**BRIEF:**
Count how many lines in the records below contain the string "scenes", and reply with that number alone.

***

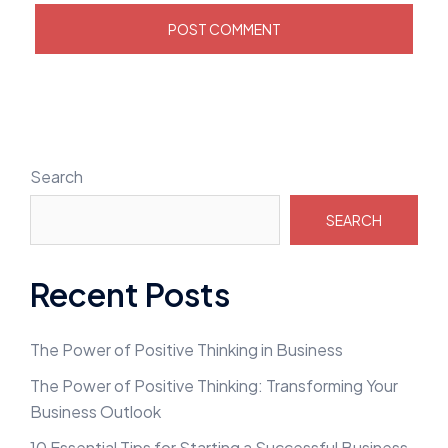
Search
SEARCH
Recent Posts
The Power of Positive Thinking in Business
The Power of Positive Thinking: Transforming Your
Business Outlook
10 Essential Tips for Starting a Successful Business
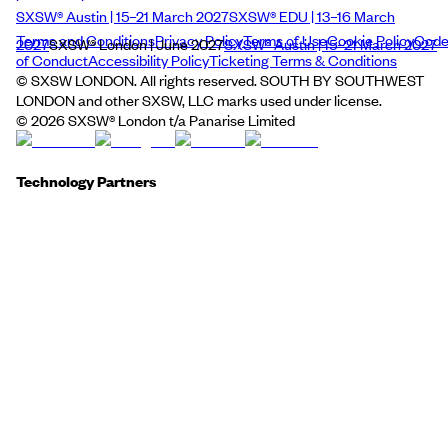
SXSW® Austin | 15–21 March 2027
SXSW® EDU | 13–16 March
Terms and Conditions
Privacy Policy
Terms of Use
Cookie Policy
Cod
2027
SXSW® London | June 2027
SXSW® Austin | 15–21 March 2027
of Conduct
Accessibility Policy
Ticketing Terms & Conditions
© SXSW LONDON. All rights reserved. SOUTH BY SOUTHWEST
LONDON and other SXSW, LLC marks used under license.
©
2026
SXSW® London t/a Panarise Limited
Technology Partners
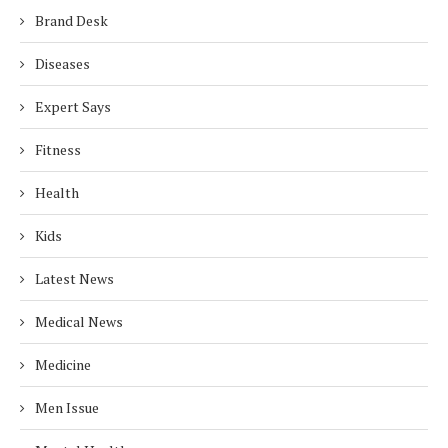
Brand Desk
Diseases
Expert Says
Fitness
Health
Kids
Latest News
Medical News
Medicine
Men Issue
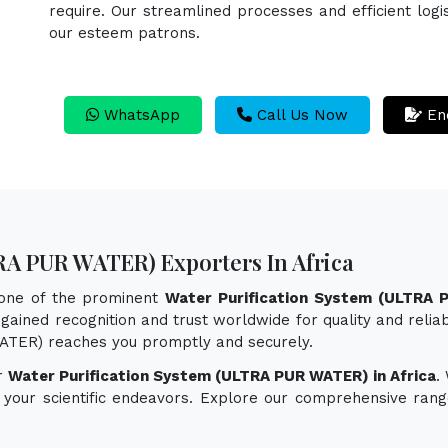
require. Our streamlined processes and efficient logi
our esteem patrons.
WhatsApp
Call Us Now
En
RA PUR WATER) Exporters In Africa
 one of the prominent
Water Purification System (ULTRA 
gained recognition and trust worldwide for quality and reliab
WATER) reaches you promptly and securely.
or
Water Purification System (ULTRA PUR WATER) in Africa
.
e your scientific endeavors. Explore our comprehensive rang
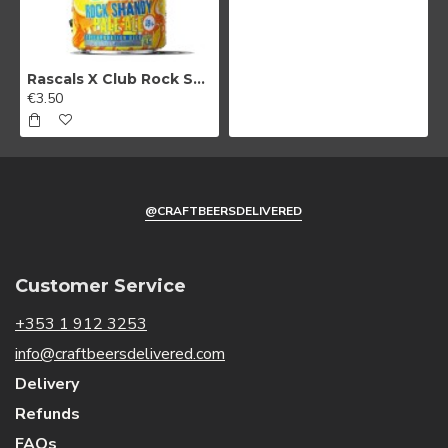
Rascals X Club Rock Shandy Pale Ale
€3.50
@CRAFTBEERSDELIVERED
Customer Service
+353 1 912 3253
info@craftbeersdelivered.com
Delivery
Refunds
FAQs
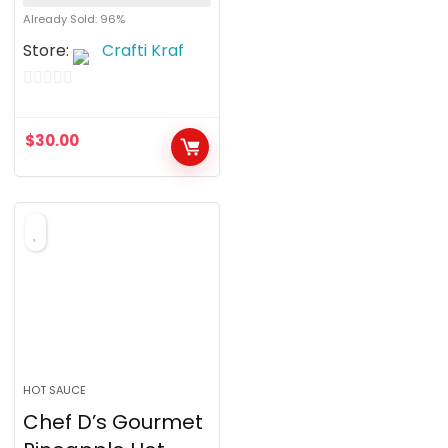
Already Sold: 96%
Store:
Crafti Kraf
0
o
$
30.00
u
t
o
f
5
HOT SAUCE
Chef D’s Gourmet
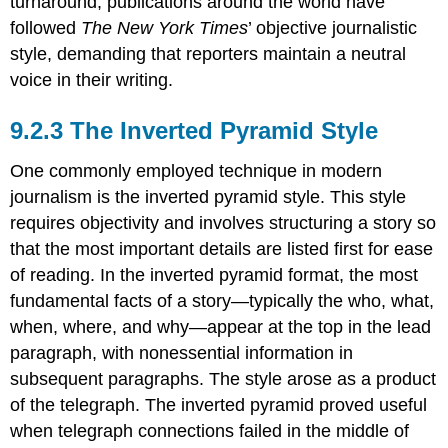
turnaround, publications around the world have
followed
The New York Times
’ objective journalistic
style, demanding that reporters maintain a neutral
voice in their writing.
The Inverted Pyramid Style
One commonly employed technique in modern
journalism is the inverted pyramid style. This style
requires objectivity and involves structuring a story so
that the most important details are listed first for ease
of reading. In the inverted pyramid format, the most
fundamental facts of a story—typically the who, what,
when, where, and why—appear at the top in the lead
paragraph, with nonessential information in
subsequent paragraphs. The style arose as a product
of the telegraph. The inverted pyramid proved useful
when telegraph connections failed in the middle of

***

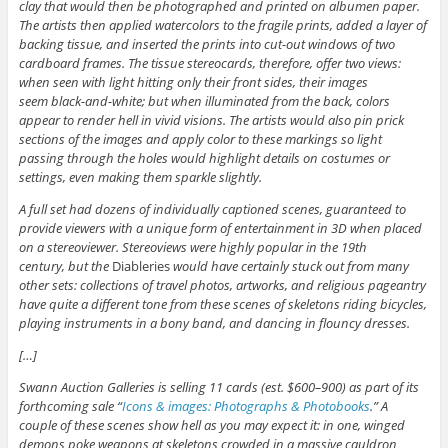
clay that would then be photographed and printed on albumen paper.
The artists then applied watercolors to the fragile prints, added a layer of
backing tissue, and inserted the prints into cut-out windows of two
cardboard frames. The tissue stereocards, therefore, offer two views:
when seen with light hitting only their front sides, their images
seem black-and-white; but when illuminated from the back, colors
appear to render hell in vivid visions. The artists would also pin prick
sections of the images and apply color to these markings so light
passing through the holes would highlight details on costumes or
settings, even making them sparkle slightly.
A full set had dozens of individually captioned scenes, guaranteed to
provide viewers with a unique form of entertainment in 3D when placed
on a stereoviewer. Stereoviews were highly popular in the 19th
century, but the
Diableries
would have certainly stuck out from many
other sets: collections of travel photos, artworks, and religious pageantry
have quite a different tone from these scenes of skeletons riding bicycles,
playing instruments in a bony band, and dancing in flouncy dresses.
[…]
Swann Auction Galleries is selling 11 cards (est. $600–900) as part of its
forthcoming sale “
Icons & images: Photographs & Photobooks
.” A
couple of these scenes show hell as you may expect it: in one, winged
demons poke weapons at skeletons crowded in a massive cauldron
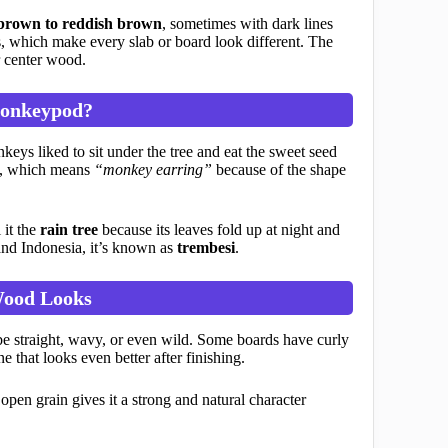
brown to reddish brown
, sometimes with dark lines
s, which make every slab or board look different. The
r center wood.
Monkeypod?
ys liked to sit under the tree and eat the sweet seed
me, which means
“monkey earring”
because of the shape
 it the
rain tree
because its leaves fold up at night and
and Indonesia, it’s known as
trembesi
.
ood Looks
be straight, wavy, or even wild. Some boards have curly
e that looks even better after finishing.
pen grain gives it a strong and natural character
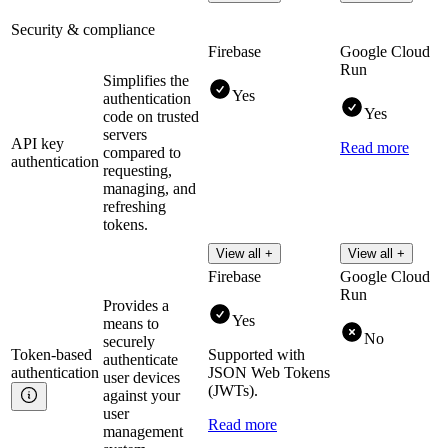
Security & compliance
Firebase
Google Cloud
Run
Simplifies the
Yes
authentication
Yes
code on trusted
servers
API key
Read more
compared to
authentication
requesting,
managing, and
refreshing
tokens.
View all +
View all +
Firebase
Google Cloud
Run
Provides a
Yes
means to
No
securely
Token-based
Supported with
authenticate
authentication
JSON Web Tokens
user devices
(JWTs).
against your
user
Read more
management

***

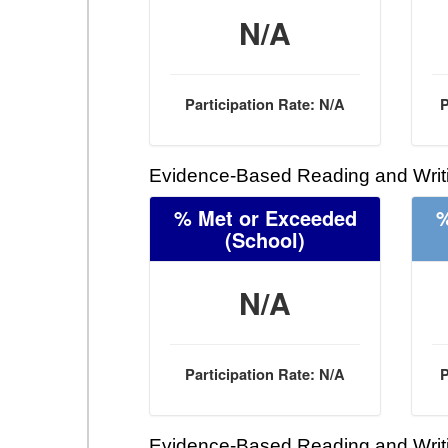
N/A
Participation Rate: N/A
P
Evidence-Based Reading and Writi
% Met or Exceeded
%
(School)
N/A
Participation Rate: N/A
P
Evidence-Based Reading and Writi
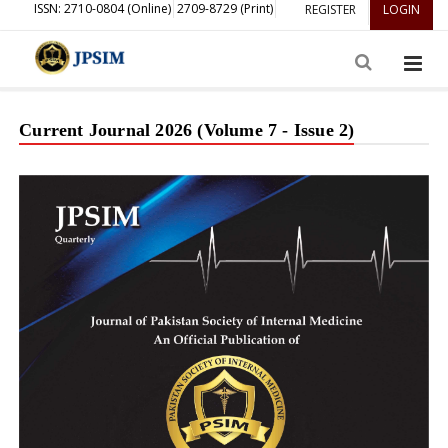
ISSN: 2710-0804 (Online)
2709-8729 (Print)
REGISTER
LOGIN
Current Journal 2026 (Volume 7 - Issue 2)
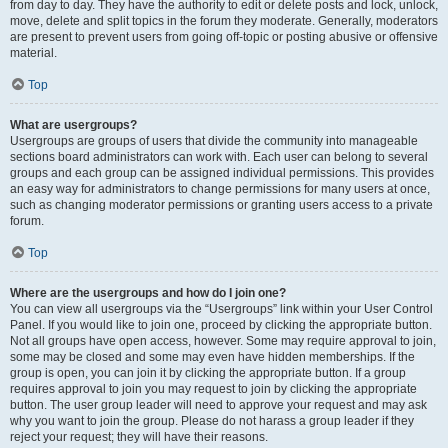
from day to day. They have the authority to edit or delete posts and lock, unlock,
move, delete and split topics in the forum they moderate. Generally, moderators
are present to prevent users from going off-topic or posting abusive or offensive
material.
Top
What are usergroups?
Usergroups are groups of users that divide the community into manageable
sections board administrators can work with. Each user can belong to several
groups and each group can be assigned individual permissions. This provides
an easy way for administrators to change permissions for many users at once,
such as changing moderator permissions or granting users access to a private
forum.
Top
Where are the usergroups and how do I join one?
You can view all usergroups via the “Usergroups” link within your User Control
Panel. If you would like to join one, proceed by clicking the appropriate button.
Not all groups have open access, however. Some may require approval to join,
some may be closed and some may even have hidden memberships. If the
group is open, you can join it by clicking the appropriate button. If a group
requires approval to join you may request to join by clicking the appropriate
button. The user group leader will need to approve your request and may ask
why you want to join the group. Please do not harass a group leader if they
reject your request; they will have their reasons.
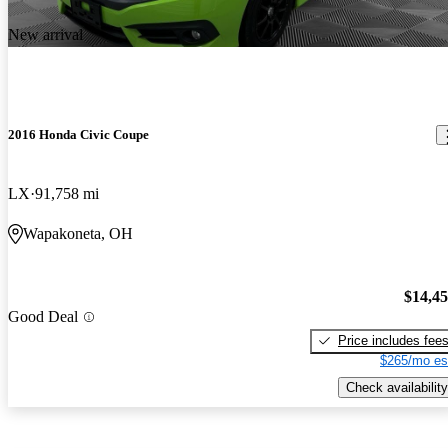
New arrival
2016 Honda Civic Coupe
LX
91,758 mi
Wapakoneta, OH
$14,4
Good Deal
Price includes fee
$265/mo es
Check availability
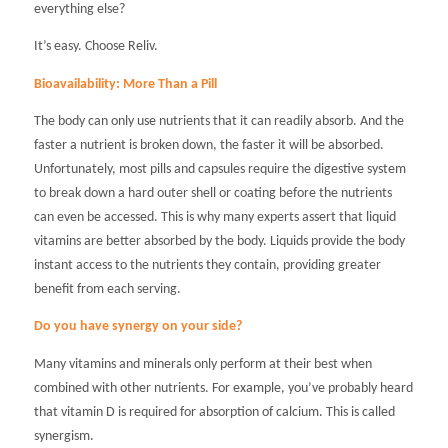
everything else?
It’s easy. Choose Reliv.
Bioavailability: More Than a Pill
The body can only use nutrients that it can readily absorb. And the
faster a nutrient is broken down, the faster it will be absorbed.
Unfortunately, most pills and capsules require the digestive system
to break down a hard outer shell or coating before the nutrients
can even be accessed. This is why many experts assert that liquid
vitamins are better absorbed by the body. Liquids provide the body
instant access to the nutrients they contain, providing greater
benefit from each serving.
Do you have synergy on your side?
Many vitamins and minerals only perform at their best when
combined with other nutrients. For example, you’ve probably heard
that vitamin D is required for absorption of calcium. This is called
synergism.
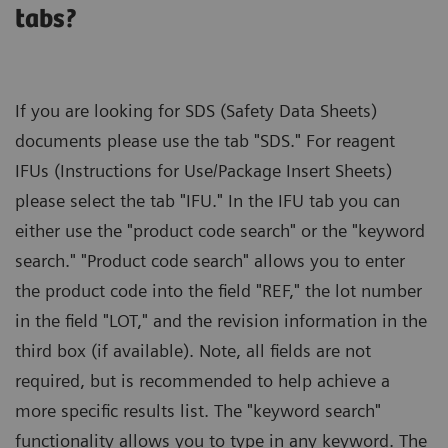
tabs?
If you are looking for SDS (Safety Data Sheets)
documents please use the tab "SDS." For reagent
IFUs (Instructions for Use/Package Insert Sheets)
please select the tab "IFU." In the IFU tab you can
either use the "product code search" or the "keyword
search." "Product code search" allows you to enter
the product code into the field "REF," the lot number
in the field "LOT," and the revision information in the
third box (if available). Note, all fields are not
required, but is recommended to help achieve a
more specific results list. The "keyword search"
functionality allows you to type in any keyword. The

***

**RESPONSE AREA:**
3